Pater Gabriel Maing, OFM membagikan pengalamannya saat bekerja sebagai misionaris selama 16 tahun di Timika, Papua di mana ada lokasi tambang PT Freeport. Tiga gunung tinggi diratakan dengan alat-alat berat. Hutan-hutan ratusan hektar hancur karena limbah yang dibuang sejauh 80 kilometer. Kekayaan orang Papu diambil dan dibawa keluar sementara warga pemilik ulayat tetap miskin, tidak sejahtera seperti yang digembar-gemborkan. “Kami datang untuk kuatkan kamu. Rakyat berada pada posisi lemah tapi kita telah melakukan seremoni untuk berjuang bersama leluhur mempertahankan tanah kita ini. Kuatkan langkah untuk tetap mempertahankan tanah kita ini,” katanya.

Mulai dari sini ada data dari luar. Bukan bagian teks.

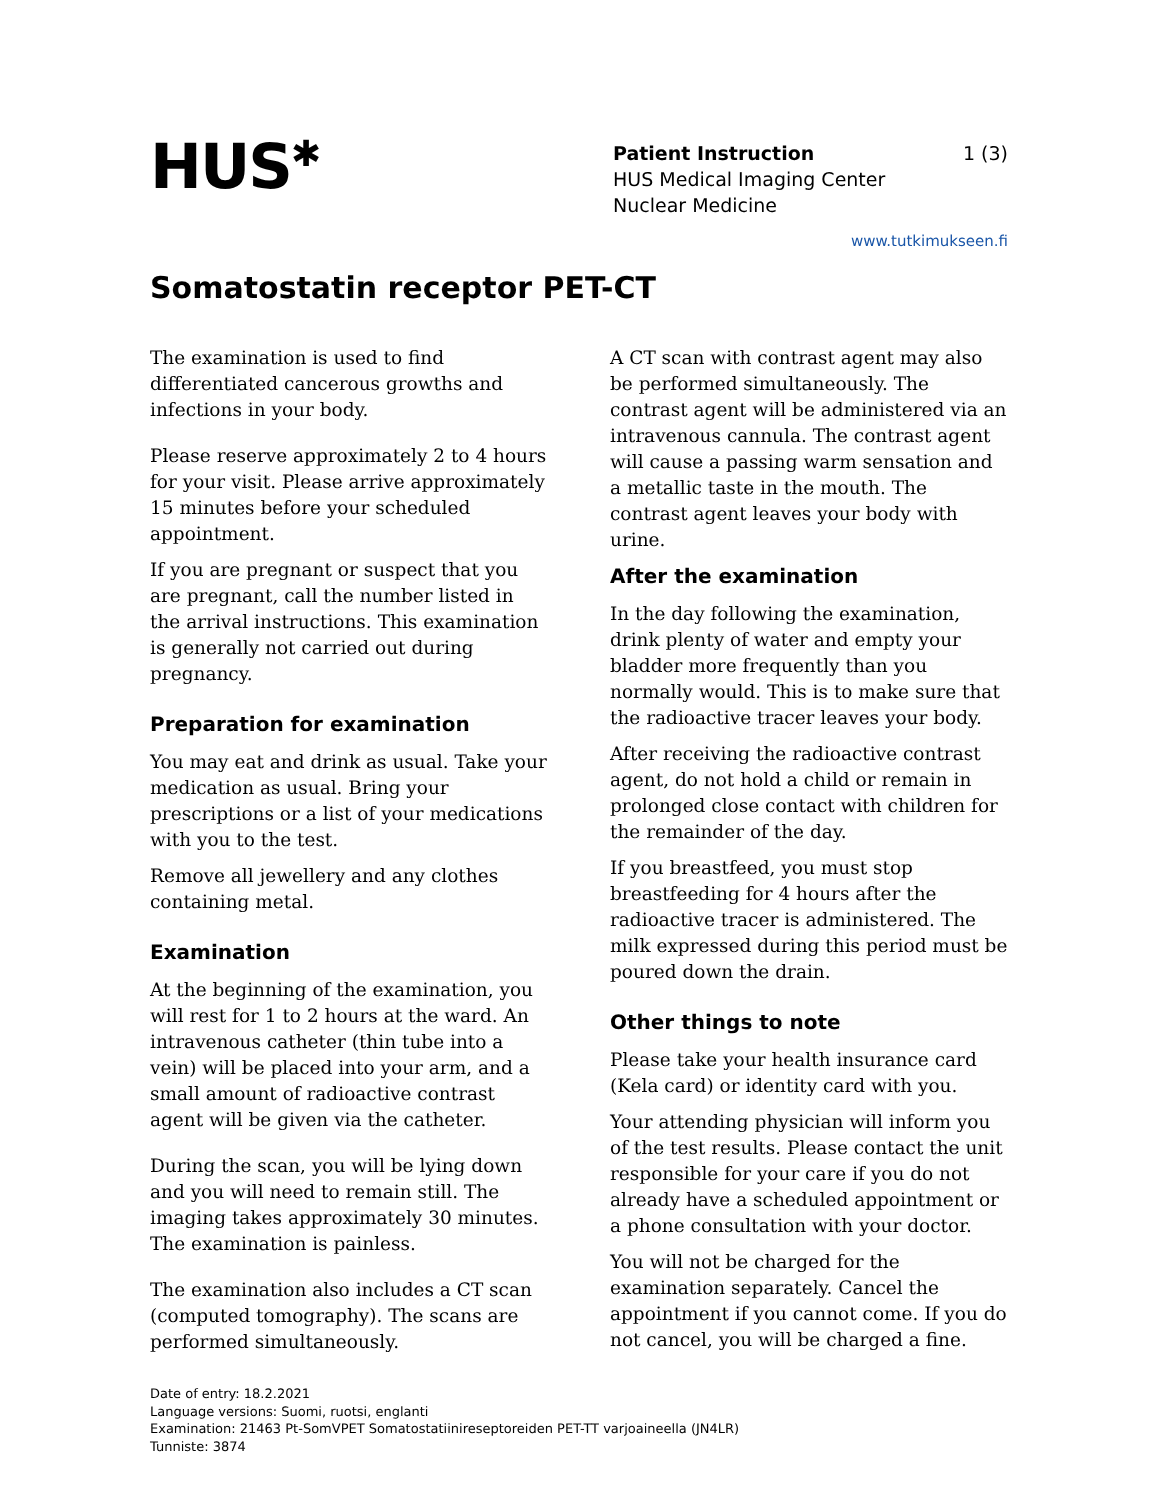HUS<sup>✱</sup>
Patient Instruction 1 (3)
HUS Medical Imaging Center
Nuclear Medicine
www.tutkimukseen.fi
Somatostatin receptor PET-CT
The examination is used to find differentiated cancerous growths and infections in your body.
Please reserve approximately 2 to 4 hours for your visit. Please arrive approximately 15 minutes before your scheduled appointment.
If you are pregnant or suspect that you are pregnant, call the number listed in the arrival instructions. This examination is generally not carried out during pregnancy.
Preparation for examination
You may eat and drink as usual. Take your medication as usual. Bring your prescriptions or a list of your medications with you to the test.
Remove all jewellery and any clothes containing metal.
Examination
At the beginning of the examination, you will rest for 1 to 2 hours at the ward. An intravenous catheter (thin tube into a vein) will be placed into your arm, and a small amount of radioactive contrast agent will be given via the catheter.
During the scan, you will be lying down and you will need to remain still. The imaging takes approximately 30 minutes. The examination is painless.
The examination also includes a CT scan (computed tomography). The scans are performed simultaneously.
A CT scan with contrast agent may also be performed simultaneously. The contrast agent will be administered via an intravenous cannula. The contrast agent will cause a passing warm sensation and a metallic taste in the mouth. The contrast agent leaves your body with urine.
After the examination
In the day following the examination, drink plenty of water and empty your bladder more frequently than you normally would. This is to make sure that the radioactive tracer leaves your body.
After receiving the radioactive contrast agent, do not hold a child or remain in prolonged close contact with children for the remainder of the day.
If you breastfeed, you must stop breastfeeding for 4 hours after the radioactive tracer is administered. The milk expressed during this period must be poured down the drain.
Other things to note
Please take your health insurance card (Kela card) or identity card with you.
Your attending physician will inform you of the test results. Please contact the unit responsible for your care if you do not already have a scheduled appointment or a phone consultation with your doctor.
You will not be charged for the examination separately. Cancel the appointment if you cannot come. If you do not cancel, you will be charged a fine.
Date of entry: 18.2.2021
Language versions: Suomi, ruotsi, englanti
Examination: 21463 Pt-SomVPET Somatostatiinireseptoreiden PET-TT varjoaineella (JN4LR)
Tunniste: 3874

Pater Markus Tulu, SVD meminta masyarakat untuk mendata semua bentuk intimidasi dan teror yang dilakukan oleh pihak-pihak tertentu untuk memaksa masyarakat menerima tambang. “Fakta-fakta hukum ini kita kumpulkan untuk menjadi bukti dalam mengadvokasi masalah hukum yang terkait dengan pertambangan di Leragere-Kedang ini. Jangan takut untuk mempertahankan hak-hak atas tanah kita. Ini negara hukum. Pemerintah atau siapa pun tidak berhak untuk secara arogan, represip dan sewenang-wenang memkasakan kehendak melalui cara dan pola yang tidak manusiawi dan melanggar HAM. Kami akan tetap berada bersama bapa dan mama semua dalam perjuangan menolak tambang,” katanya.
Saat dialog masyarakat juga menyampaikan keresahan yang dialami saat pertemuan dengan Ketua JPIC Keuskupan Larantuka, Romo Marsel Lamuri, Pr dan Sr. Amanda, OSU yang menyebut diri “utusan dari KWI Jakarta” untuk menjadi perantara yang mendamaikan situasi konflik akibat tambang. Philipus Arkian mengisahkan, selama pertemuan itu tidak ada sikap yang tegas apakah menerima atau menolak tambang. Romo Marsel mengatakan, pihaknya berupaya mencari jalan keluar dengan berembuk mencari solusi lain. Pihaknya mencari solusi terbaik dengan jalan dialog terbuka. Saat dialog Frans Nurani menantang keduanya dengan mempertanyakan kehadiran Komisi JPIC Keuskupan Larantuka dalam perjuangan rakyat Kedang-Leragere selama ini. “Kami sudah berjuang selama 1 tahun, tiga kali demo damai, tidak ada masalah. Tapi kamu ada di mana? Kehadiran tim ini ada keberpihakan dari pemerintah. Kami tolak tambang dan sekarang kamu kamu turun. Jangan-jangan kamu ini tangan bupati?” Saat itu Romo Marsel mengatakan dengan emosi, kalau masyarakat tetap tanam kaki dan bupati tetap tanam kaki, kalau ada kekacauan apakah Romo Marsel bertanggung jawab? Kalau tidak percaya, nanti hubungi saya di Postoh.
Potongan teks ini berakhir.